## ABOUT THIS TASK
Whenever "evidence" appears in a line of the entries below, that line counts; give the total only.

Page-level text extractions
********************

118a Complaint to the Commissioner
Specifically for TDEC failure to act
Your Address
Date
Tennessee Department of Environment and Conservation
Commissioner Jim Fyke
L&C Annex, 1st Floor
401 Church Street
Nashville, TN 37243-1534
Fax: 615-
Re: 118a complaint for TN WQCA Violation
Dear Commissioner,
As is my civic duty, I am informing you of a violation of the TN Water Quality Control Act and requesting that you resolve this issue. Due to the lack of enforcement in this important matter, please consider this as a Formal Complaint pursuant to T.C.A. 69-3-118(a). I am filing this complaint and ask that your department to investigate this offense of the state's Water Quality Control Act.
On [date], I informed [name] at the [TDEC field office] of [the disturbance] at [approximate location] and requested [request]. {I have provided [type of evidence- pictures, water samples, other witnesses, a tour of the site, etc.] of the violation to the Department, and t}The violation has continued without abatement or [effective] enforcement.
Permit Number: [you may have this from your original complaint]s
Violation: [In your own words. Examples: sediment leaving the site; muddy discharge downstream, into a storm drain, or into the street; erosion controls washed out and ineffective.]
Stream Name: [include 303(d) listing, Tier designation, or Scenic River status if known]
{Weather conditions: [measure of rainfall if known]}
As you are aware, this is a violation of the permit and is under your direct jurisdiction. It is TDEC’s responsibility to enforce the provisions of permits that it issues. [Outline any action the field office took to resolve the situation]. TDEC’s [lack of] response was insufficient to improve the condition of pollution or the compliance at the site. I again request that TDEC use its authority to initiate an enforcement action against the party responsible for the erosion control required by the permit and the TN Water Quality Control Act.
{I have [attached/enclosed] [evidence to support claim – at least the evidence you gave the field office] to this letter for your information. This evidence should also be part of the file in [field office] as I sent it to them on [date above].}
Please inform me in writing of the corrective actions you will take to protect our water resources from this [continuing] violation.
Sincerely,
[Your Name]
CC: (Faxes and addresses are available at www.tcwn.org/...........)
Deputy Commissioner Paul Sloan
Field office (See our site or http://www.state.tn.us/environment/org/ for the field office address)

********************

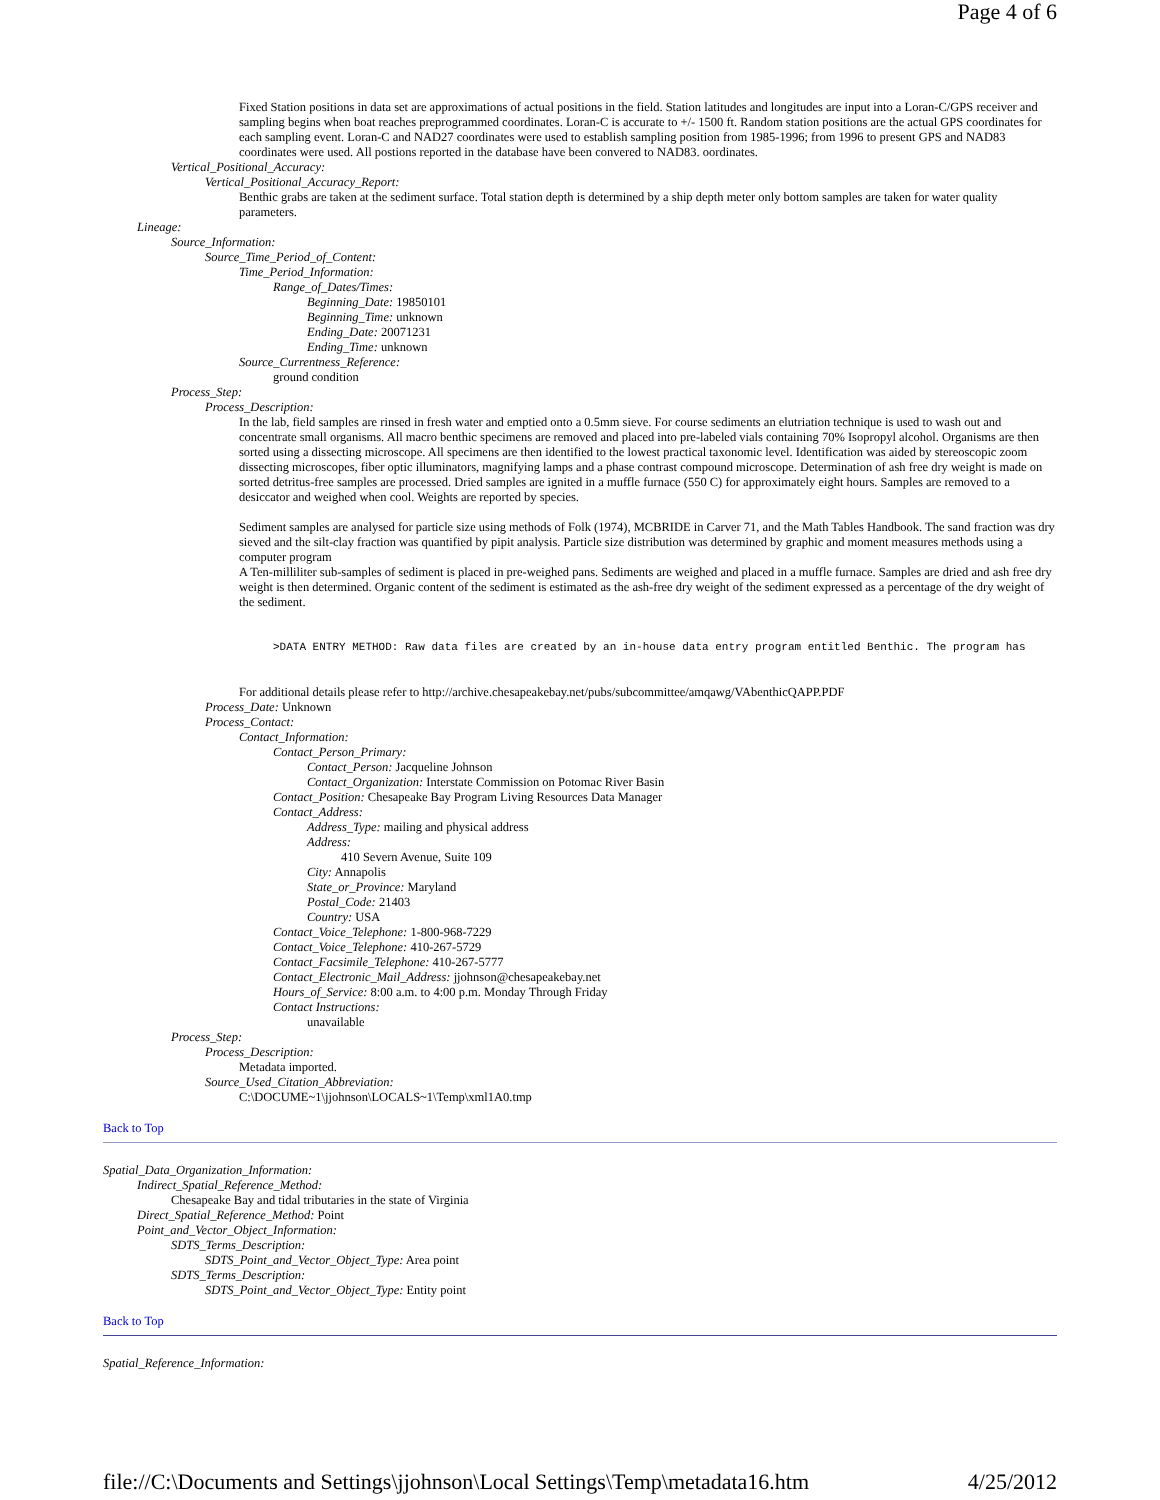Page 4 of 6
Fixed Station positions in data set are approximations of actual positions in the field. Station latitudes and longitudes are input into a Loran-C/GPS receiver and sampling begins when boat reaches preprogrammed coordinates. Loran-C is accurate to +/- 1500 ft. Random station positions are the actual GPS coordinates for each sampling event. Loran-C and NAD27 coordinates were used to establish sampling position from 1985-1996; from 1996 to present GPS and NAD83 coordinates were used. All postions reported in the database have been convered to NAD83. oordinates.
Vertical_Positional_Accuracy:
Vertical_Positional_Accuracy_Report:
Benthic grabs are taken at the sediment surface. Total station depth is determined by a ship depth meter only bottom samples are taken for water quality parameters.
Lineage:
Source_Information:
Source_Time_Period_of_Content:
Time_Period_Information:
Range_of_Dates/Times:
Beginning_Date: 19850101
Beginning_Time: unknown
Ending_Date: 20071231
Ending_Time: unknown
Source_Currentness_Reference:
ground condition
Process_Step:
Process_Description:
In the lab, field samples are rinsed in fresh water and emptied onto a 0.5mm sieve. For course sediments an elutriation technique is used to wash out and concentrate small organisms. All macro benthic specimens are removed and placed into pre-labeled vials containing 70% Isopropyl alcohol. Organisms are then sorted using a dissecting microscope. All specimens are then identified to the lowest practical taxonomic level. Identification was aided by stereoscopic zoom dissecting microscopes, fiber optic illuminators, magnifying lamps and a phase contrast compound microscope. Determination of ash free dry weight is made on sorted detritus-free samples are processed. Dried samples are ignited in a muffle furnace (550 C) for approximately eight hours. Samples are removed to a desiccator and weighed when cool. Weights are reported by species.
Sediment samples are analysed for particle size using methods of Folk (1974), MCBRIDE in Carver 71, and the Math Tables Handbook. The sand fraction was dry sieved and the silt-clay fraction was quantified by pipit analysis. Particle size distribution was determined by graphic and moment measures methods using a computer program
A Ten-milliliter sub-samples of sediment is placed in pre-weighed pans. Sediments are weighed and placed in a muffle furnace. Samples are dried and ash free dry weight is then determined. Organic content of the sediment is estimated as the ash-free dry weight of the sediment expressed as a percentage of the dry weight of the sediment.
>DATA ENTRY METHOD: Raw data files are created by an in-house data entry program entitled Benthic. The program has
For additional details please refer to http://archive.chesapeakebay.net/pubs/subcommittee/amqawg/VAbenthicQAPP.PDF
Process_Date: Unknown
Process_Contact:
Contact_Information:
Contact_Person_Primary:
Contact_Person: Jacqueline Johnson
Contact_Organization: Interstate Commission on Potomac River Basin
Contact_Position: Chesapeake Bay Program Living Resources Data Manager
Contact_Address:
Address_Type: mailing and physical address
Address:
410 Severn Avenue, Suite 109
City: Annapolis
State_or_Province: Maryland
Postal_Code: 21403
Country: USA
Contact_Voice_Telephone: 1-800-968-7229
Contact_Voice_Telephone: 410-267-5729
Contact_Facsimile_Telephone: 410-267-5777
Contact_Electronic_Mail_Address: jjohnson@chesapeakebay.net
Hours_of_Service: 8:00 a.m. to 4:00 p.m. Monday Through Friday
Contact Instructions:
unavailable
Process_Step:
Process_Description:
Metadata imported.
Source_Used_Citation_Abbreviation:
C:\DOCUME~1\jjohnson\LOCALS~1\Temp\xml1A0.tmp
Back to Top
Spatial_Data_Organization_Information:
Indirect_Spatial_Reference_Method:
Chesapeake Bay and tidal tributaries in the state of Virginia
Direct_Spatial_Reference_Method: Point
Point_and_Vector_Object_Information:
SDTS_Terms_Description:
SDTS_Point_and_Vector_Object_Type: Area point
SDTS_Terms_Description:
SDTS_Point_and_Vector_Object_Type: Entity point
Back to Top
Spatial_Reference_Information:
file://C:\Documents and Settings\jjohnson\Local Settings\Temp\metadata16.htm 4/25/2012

********************

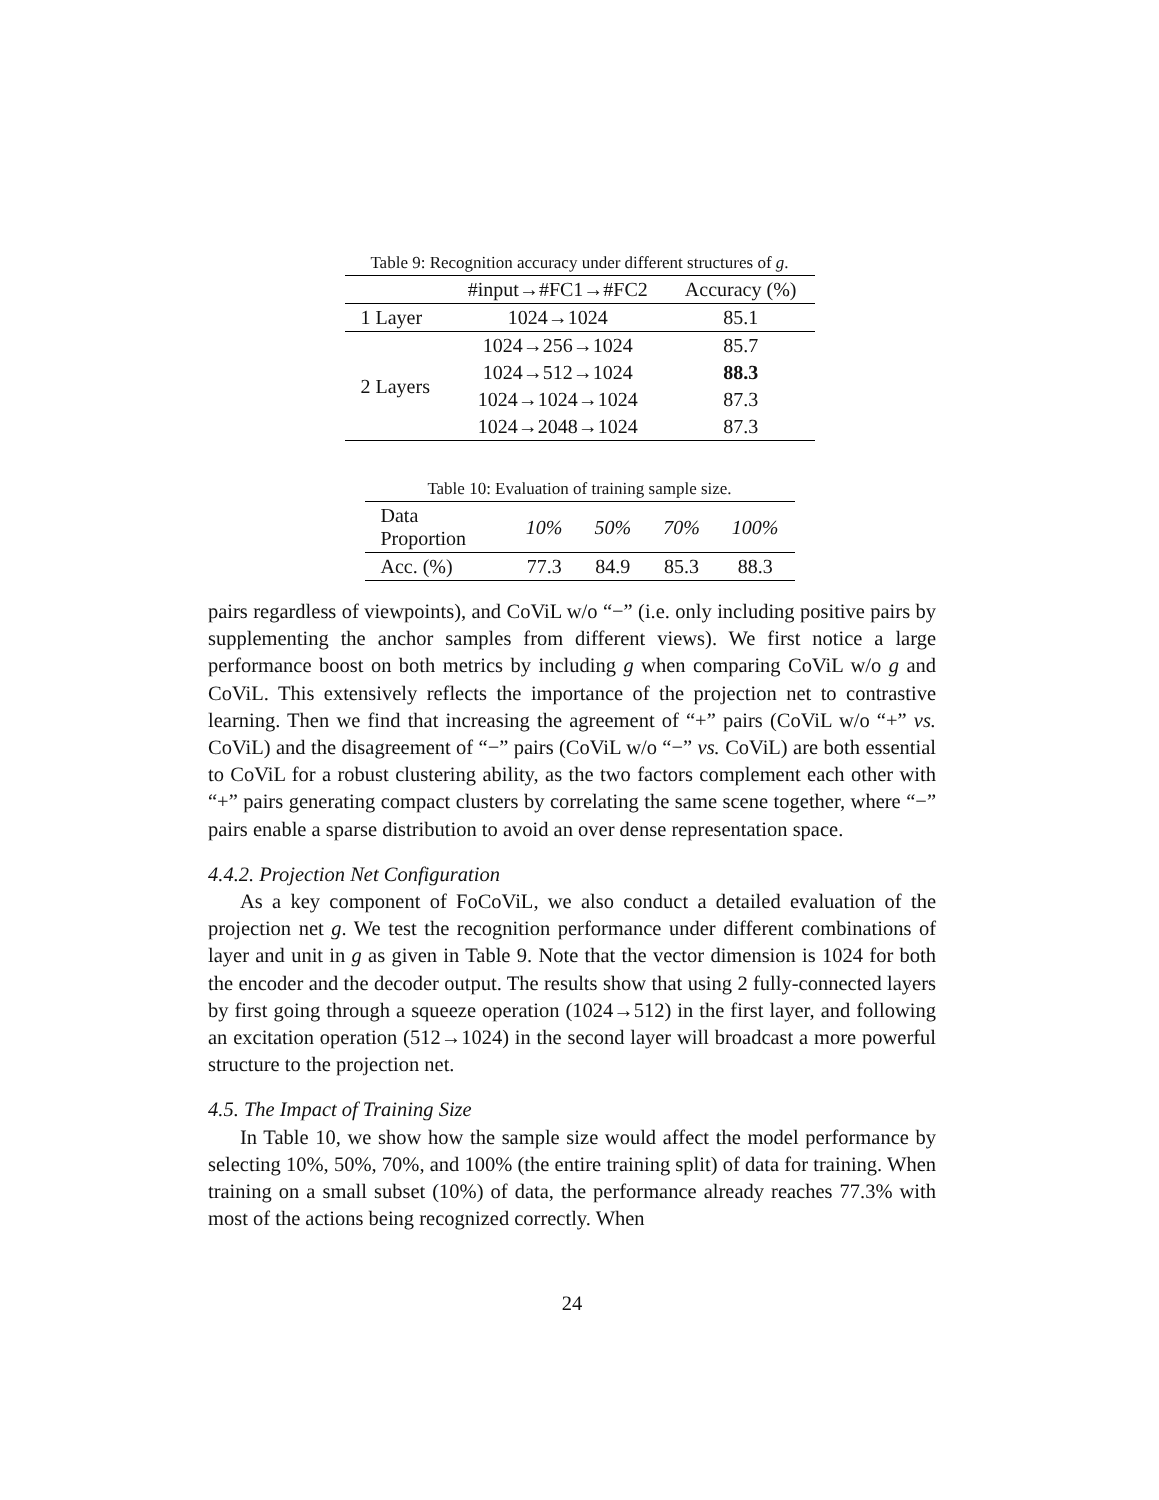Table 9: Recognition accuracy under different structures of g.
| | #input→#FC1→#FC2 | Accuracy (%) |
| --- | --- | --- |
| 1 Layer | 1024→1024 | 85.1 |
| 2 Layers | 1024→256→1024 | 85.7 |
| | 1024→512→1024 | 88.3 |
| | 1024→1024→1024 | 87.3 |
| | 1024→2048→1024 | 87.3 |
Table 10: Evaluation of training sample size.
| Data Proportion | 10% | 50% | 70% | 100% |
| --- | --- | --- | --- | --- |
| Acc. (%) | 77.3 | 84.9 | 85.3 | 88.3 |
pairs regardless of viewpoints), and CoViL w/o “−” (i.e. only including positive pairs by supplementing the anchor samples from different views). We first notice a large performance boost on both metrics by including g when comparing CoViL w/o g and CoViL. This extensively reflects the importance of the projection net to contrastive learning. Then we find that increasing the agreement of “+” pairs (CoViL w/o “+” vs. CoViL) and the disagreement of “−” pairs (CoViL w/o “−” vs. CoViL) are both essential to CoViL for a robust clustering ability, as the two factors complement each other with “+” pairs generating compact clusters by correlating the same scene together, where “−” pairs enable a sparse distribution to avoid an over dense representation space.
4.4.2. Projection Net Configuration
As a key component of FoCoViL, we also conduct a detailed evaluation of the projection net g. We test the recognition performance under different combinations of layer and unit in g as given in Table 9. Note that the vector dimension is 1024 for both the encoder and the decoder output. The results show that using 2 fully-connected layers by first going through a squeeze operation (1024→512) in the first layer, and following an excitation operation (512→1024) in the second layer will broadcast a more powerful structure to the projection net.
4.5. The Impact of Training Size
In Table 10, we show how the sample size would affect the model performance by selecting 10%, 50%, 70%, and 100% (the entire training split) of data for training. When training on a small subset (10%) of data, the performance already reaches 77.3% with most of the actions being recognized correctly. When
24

********************

## ANSWER FOR THE TASK
2